▸ EXTRAIT DU TEXTE:
LA GRANDE-BRETAGNE A UNE RELATION ORAGEUSE AVEC L’EUROPE DEPUIS PLUS D’UN DEMI-SIÈCLE. ALAMY

De la résistance à sa participation et des querelles sur sa contribution jusqu’aux différends sur la politique monétaire et ses menaces de départ, la Grande-Bretagne a eu un parcours difficile dans l’Union européenne

1957

Signature du Traité de Rome

La France, l’Allemagne de l’Ouest, l’Italie, la Belgique, le Luxembourg et les Pays-Bas, les six membres fondateurs de la Communauté Économique Européenne, signent le Traité de Rome, mais la Grande-Bretagne se retire des premiers pourparlers.

1963

Veto français sur l’entrée du Royaume-Uni dans le Marché commun

LE PRÉSIDENT FRANÇAIS CHARLES de GAULLE A MIS SON VETO À L'ENTRÉE BRITANNIQUE EN 1963

LE PRÉSIDENT FRANÇAIS CHARLES de GAULLE A MIS SON VETO À L’ENTRÉE BRITANNIQUE EN 1963

Avec son économie anémique, la Grande-Bretagne fait sa première tentative pour rejoindre le Marché commun, mais le président français Charles de Gaulle met son veto, accusant la Grande-Bretagne « d’une hostilité profonde » envers l’initiative européenne.

▸ PROBLÈME POSÉ 1:
Restituez tel quel le passage de l'extrait sur la Grande-Bretagne et l'Europe allant de « LA GRANDE-BRETAGNE A UNE » jusqu'à « des premiers pourparlers. ».
▸ PROBLÈME POSÉ 2:
D'après l'extrait sur la Grande-Bretagne et l'Europe, quel président français a opposé son veto à l'entrée de la Grande-Bretagne dans le Marché commun ?
La liste qui suit n'a aucun rôle à jouer ici.

▸ DONNÉES FOURNIES:
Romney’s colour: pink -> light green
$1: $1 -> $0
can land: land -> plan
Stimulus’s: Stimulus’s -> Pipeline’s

==

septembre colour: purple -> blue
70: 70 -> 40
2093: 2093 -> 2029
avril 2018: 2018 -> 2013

▸ RÉSULTAT FINAL 1:
LA GRANDE-BRETAGNE A UNE RELATION ORAGEUSE AVEC L’EUROPE DEPUIS PLUS D’UN DEMI-SIÈCLE. ALAMY

De la résistance à sa participation et des querelles sur sa contribution jusqu’aux différends sur la politique monétaire et ses menaces de départ, la Grande-Bretagne a eu un parcours difficile dans l’Union européenne

1957

Signature du Traité de Rome

La France, l’Allemagne de l’Ouest, l’Italie, la Belgique, le Luxembourg et les Pays-Bas, les six membres fondateurs de la Communauté Économique Européenne, signent le Traité de Rome, mais la Grande-Bretagne se retire des premiers pourparlers.

▸ RÉSULTAT FINAL 2:
Charles de Gaulle.